EXTRAIT FOURNI:
----------------

A moi seule : A défaut d'être en adéquation avec les images - et c'est possiblement ce qui plait - les compositions du chanteur Florent Marchet enchante à chaque fois qu'elles se déclenchent.
Metéora : Une planche de bois et deux marteaux, voici l'orchestration de Metéora. C'est simple, c'est beau et c'est probablement la production musicale la moins chère entendue cette année...
Just the wind : ...même si la B.O de cet horrible petit film hongrois n'a pas dû coûter bien chère non plus dans le budget global du film. Elle n'est presque composé que d'une seule note, qui s'étire sans fin. Encore plus pingre que les quatre notes de Ry Cooder pour Paris, Texas, donc...

----------------

DONNÉES FOURNIES:
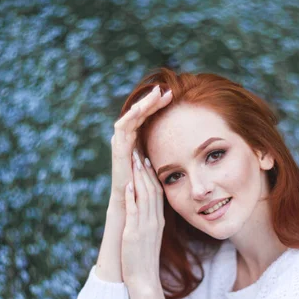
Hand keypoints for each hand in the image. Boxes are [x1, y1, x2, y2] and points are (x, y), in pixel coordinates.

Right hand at [110, 85, 172, 206]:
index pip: (146, 118)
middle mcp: (127, 140)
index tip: (171, 97)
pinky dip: (130, 117)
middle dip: (150, 101)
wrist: (129, 207)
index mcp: (137, 142)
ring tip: (155, 94)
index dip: (156, 106)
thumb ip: (161, 156)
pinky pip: (122, 129)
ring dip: (142, 105)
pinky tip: (140, 108)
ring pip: (130, 117)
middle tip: (164, 90)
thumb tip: (180, 146)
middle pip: (138, 114)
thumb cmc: (144, 192)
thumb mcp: (157, 169)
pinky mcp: (118, 151)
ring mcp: (121, 144)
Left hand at [121, 149, 164, 288]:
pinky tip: (127, 184)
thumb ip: (147, 221)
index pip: (157, 192)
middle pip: (152, 189)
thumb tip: (143, 208)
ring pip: (144, 196)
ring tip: (134, 161)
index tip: (146, 159)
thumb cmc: (144, 260)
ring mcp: (145, 226)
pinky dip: (130, 196)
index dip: (152, 174)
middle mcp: (154, 220)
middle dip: (145, 169)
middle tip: (140, 151)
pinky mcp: (134, 233)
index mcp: (158, 220)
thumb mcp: (149, 237)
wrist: (145, 280)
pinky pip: (134, 211)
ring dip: (139, 177)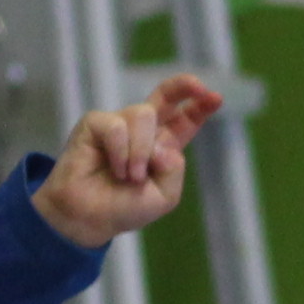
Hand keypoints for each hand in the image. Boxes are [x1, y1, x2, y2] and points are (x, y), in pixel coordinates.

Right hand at [31, 75, 225, 247]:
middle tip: (198, 86)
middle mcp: (142, 132)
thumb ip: (174, 169)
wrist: (87, 218)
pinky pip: (117, 127)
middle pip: (165, 97)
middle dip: (182, 86)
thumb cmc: (123, 209)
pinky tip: (115, 169)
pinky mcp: (95, 124)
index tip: (216, 97)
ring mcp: (119, 125)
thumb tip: (162, 144)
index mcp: (162, 146)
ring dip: (141, 150)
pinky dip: (120, 152)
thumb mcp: (164, 197)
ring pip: (143, 115)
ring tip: (131, 177)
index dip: (200, 108)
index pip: (184, 121)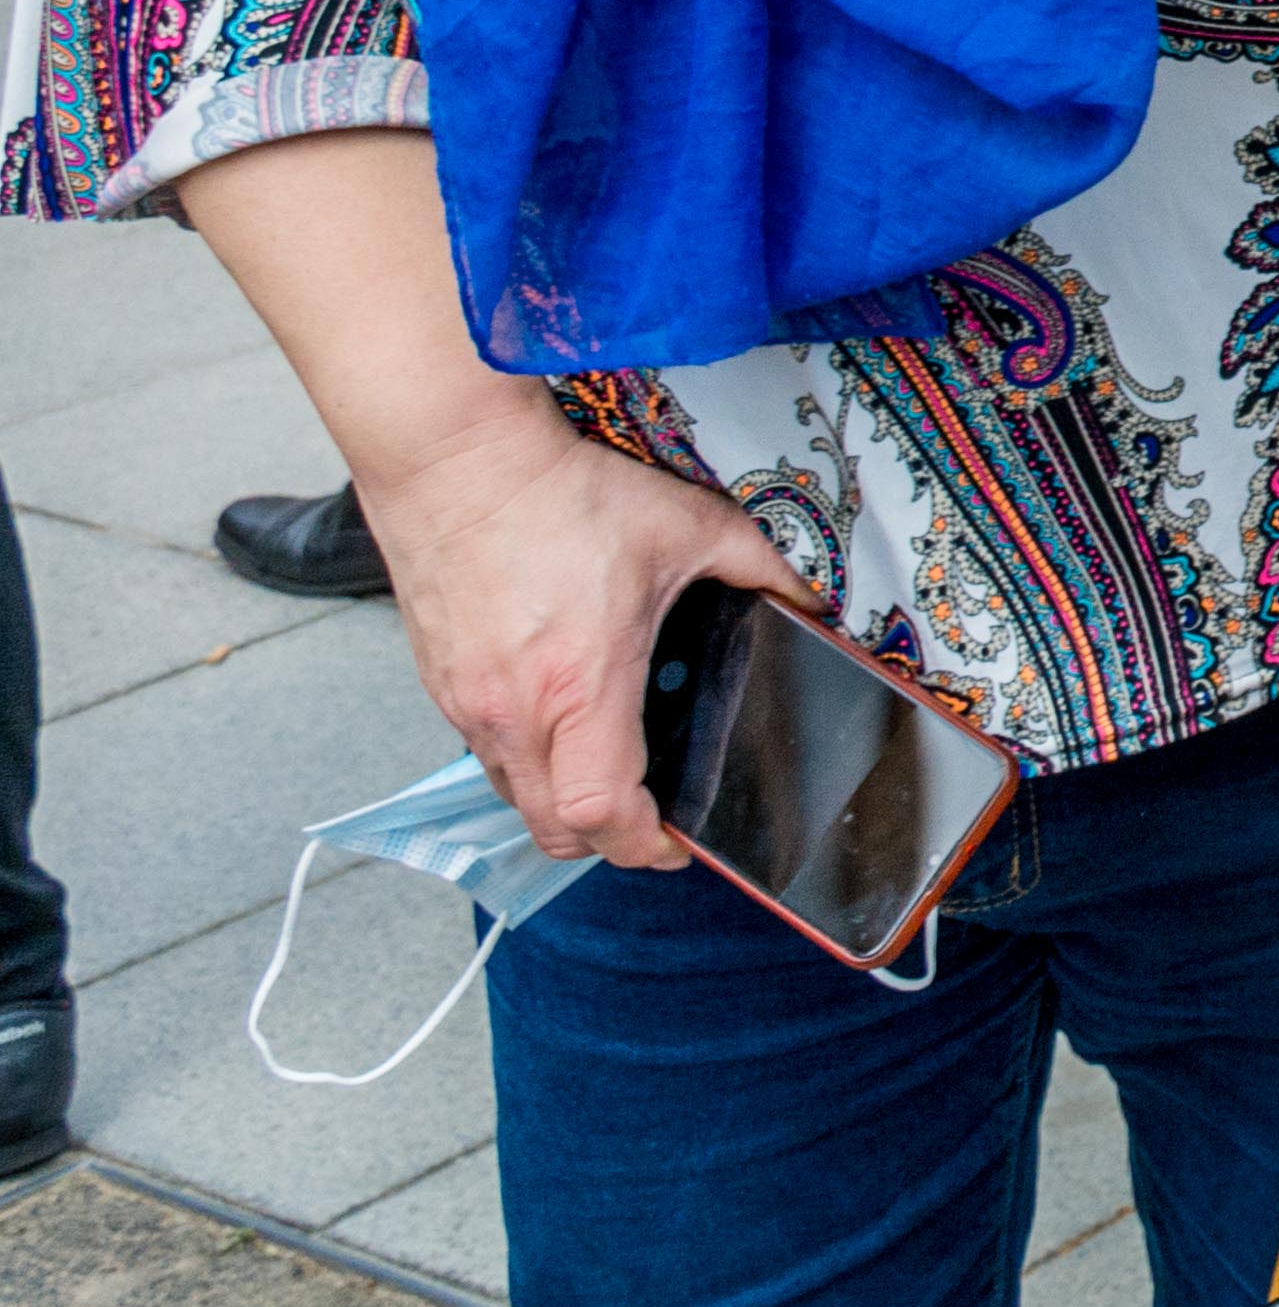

----------------

CONSIGNE: Poursuivez l'extrait sur les bandes originales de films à partir de l'endroit où il s'arrête. Les enregistrements ne sont pas utiles ici.

RÉSULTAT:
Et le gagnant est :
A moi seule. Il nous faut bien vous l'avouer maintenant, si l'on aime tant les musiques du film, c'est bien aussi qu'elles parce qu'elles font écho à celles de Para One pour Céline Sciamma (Naissance des pieuvres, Tomboy).
Ours de plomb de la scène la plus « WTF ??? »
La mante religieuse de Dracula 3D : Seules 25 minutes du nouveau film de Dario Argento étaient présentées au Marché du Film. Un monument de kitsch, certainement assumé, en haut duquel trône l'apparition d'une mante religieuse de trois mètres, pataude et translucide. Génial.
La séquence « Confessions intimes » de Captive : Si le film nous a divisé, nous sommes malheureusement tombés d'accord sur la maladresse de ce passage où les otages du film de Brillante Mendoza partagent leur souffrance face-caméra.
La fellation fantomatique d'Ulysse, souviens-toi : Guy Maddin, petit plaisantin qui filme alternativement tel un contemporain de Méliès ou comme un fan de Lynch, est un spécialiste du « WTF ». Dans Ulysse, souviens-toi, le fantôme transparent d'un vieillard s'adonne à une fellation sur un godemiché mural en bois (soit l'inverse d'une scène de Scary Movie 2). Non mais ça va pas ? WTF quoi ?!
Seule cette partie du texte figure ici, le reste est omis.